▸ **EXERCISE DIRECTIONS**
Reproduce the lines below exactly. Skip images.

**** RECORDED DATA

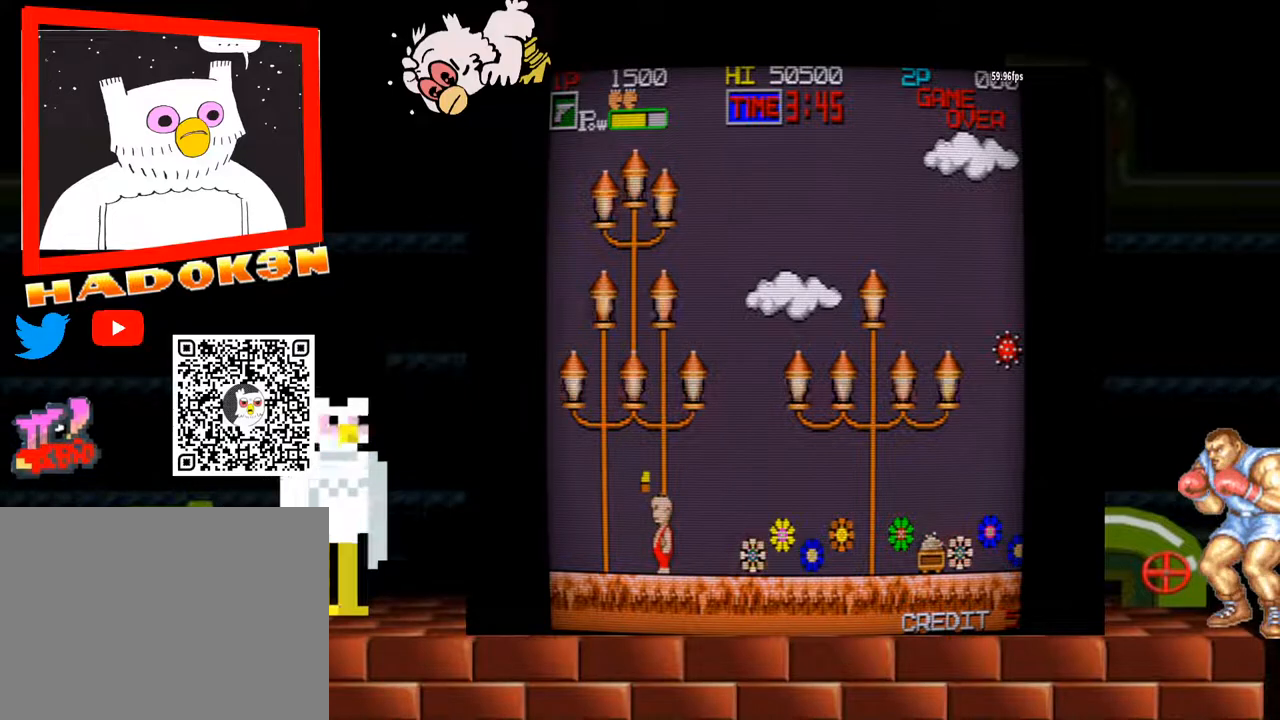
{"buttons": ["Y"], "left_stick": "center", "events": [[133, "Y", "down"]]}
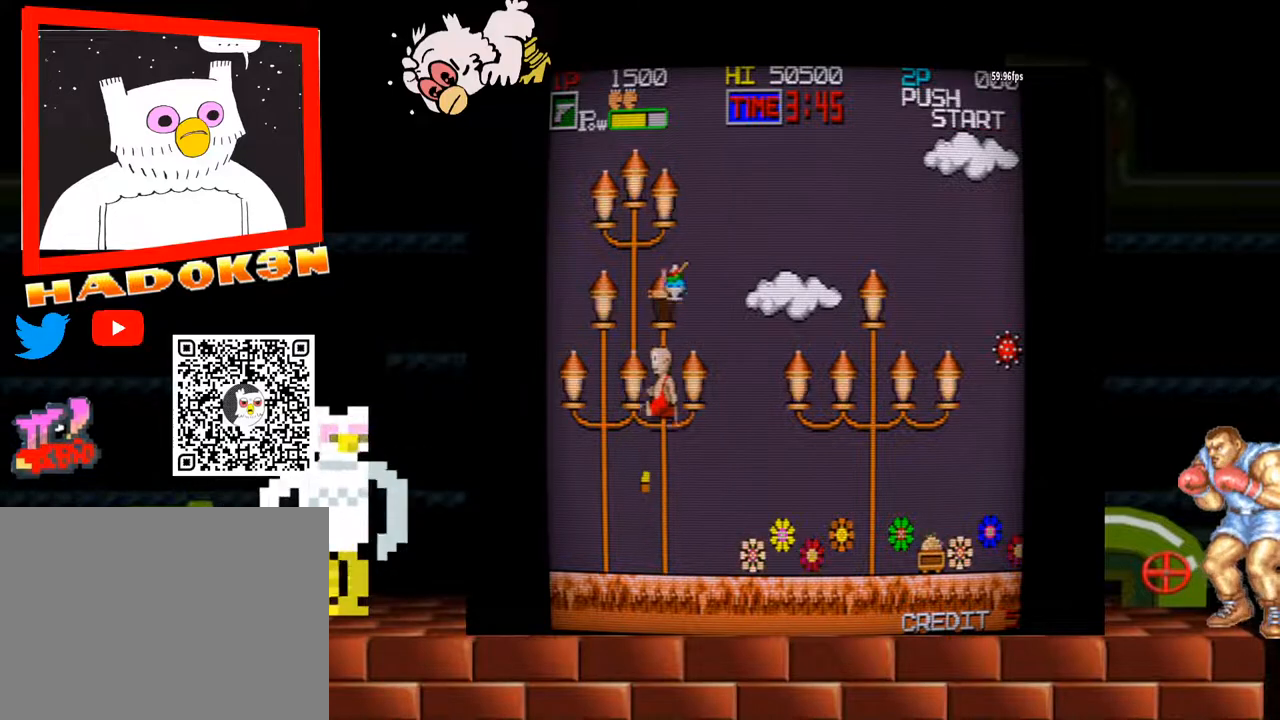
{"buttons": ["Y"], "left_stick": "center", "events": [[267, "Y", "up"], [367, "Y", "down"]]}
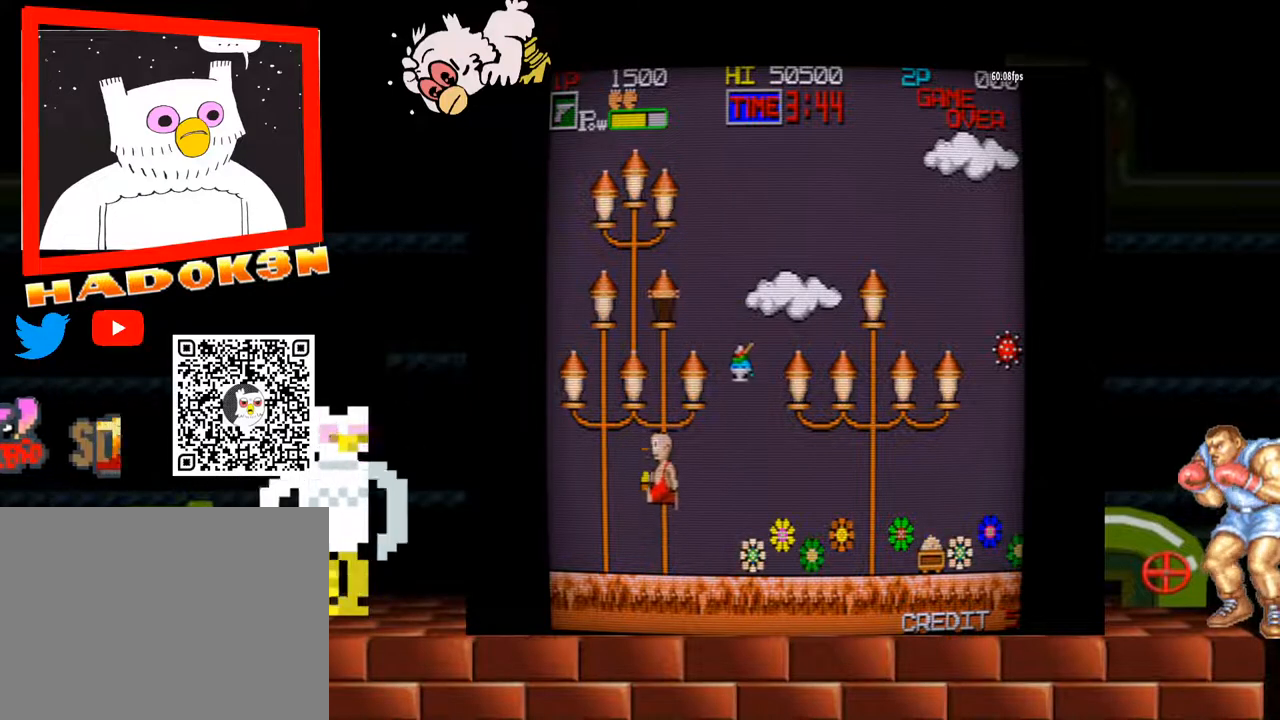
{"buttons": [], "left_stick": "center", "events": [[100, "left_stick", "right"], [467, "Y", "up"], [467, "left_stick", "center"]]}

********

▸ **SOLUTION**
{"buttons": ["Y"], "left_stick": "center", "events": [[133, "Y", "down"]]}
{"buttons": ["Y"], "left_stick": "center", "events": [[267, "Y", "up"], [367, "Y", "down"]]}
{"buttons": [], "left_stick": "center", "events": [[100, "left_stick", "right"], [467, "Y", "up"], [467, "left_stick", "center"]]}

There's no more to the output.